His journey passed without incidence and he arrived in Vegas several hours after the graveyard shift ended, quickly hailing a cab to his townhouse.
The place was quiet and empty. He silently cursed Catherine for letting Sara work late and shuffled to the bedroom. He hadn't rested well on his journey and decided to settle into bed for a nap. As he drifted into slumber, a vague thought wandered through his head that the bed didn't smell much like her. Oh well. She must have just changed the sheets.
Grissom awoke several hours later, slightly disoriented. I'm home, he reminded himself. Home. To see Sara. But Sara's not here. Clean sheets.
Oh. Shit.
It was worse than he thought. He willed himself to focus. As much as he wanted to go running out the door, he really needed a shower and a quick bite to eat.
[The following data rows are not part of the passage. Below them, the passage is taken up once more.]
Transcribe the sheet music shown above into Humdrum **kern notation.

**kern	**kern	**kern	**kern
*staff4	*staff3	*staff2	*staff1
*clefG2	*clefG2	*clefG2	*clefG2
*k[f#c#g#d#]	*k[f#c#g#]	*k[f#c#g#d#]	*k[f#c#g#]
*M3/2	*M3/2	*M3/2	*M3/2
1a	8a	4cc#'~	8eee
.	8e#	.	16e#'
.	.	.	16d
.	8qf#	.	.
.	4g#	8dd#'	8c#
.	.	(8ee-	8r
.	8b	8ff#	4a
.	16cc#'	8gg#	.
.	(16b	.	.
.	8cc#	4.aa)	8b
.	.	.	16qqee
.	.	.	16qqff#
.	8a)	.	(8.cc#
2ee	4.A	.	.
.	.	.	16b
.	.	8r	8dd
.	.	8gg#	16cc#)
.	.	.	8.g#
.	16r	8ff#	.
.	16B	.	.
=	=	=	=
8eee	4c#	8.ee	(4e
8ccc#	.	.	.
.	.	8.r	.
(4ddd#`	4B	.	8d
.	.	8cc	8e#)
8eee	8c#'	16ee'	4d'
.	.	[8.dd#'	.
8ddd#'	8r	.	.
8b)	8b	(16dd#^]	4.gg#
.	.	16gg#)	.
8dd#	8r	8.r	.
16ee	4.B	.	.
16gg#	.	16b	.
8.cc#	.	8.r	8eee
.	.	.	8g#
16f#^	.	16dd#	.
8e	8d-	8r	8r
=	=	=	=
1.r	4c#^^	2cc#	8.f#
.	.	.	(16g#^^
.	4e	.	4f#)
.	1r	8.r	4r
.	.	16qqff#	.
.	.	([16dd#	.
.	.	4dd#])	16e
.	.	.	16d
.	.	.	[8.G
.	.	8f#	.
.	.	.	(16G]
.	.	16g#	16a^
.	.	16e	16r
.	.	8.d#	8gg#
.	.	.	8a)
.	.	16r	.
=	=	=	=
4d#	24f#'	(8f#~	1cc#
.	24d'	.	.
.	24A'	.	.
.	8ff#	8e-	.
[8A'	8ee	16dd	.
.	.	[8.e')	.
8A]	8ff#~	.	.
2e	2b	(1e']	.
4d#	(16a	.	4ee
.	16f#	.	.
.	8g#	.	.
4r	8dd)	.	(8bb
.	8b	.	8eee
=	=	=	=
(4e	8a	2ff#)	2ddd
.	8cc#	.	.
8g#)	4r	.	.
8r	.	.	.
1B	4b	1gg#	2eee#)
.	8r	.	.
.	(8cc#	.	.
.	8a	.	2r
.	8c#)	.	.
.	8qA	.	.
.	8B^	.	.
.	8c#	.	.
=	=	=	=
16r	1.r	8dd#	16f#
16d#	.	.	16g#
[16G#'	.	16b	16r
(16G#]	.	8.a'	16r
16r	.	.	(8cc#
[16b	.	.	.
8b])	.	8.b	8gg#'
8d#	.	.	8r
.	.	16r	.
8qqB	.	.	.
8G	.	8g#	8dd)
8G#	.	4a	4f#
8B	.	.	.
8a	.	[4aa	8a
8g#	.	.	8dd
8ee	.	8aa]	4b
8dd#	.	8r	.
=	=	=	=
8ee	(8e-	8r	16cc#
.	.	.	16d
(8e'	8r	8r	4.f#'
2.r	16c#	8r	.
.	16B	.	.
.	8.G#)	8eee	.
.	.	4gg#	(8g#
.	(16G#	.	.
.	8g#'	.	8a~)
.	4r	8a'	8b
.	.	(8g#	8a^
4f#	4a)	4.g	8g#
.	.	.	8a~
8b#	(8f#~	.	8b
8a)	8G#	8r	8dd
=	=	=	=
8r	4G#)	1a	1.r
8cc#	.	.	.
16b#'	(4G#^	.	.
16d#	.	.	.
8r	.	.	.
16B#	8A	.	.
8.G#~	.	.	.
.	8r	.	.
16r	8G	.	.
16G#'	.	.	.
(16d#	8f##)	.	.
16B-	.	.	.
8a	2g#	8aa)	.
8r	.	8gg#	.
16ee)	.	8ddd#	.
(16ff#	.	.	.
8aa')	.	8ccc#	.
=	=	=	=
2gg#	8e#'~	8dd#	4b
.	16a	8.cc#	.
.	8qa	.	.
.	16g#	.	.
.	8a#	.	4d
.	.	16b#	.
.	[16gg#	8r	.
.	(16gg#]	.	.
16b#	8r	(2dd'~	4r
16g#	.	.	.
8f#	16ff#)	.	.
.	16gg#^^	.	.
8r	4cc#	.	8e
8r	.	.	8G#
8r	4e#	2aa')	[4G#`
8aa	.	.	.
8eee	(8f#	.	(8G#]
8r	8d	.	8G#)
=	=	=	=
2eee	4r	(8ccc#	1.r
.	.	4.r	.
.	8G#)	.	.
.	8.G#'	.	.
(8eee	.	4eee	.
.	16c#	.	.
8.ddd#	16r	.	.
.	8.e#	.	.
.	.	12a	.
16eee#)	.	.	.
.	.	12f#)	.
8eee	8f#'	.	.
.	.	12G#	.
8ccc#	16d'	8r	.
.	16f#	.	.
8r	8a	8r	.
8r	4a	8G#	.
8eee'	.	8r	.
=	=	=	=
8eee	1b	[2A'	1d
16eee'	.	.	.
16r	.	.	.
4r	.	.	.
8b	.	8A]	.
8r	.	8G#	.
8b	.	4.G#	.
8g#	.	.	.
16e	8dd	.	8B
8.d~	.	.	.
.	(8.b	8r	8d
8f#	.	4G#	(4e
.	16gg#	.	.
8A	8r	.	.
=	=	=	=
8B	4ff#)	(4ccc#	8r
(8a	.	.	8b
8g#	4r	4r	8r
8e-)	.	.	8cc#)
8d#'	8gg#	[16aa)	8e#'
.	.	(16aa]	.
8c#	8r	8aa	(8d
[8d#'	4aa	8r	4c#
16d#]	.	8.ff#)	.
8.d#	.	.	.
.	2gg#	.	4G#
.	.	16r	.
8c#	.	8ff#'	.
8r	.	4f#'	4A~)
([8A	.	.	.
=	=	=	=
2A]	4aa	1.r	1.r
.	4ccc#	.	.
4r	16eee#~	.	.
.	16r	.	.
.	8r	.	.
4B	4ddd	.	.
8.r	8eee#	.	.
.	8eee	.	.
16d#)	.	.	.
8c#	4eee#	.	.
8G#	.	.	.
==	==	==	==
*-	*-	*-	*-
The bathroom, sparkling and without her toiletries, screamed of her absence. The refrigerator held nothing but condiments and a few forgotten experiments. As the evidence mounted for the theory that she had moved back to her apartment, Grissom's pace increased. Keys… Car… Drive-thru eaten in the car... Quick call to the lab's receptionist to make sure she wasn't there.
By the time he reached the threshold of her apartment building, he was at a dead run, fumbling for the appropriate key, but once he reached her door he hesitated. Maybe it wasn't such a bright idea to barge in unexpected. He took a moment to catch his breath and then knocked softly. And then a bit louder. He counted to thirty. He wanted nothing more than to go to her and wrap his arms around her.
Think. OK. It's early afternoon. She's not at the lab. Hopefully, she's sleeping. Quietly, he let himself into the apartment. He found her asleep in her bed, and retreated to her living room to heave a sigh of relief and undress. Then he softly, gently, he eased into bed and spooned up against her. The peaceful cadence of her breath lulled him to sleep.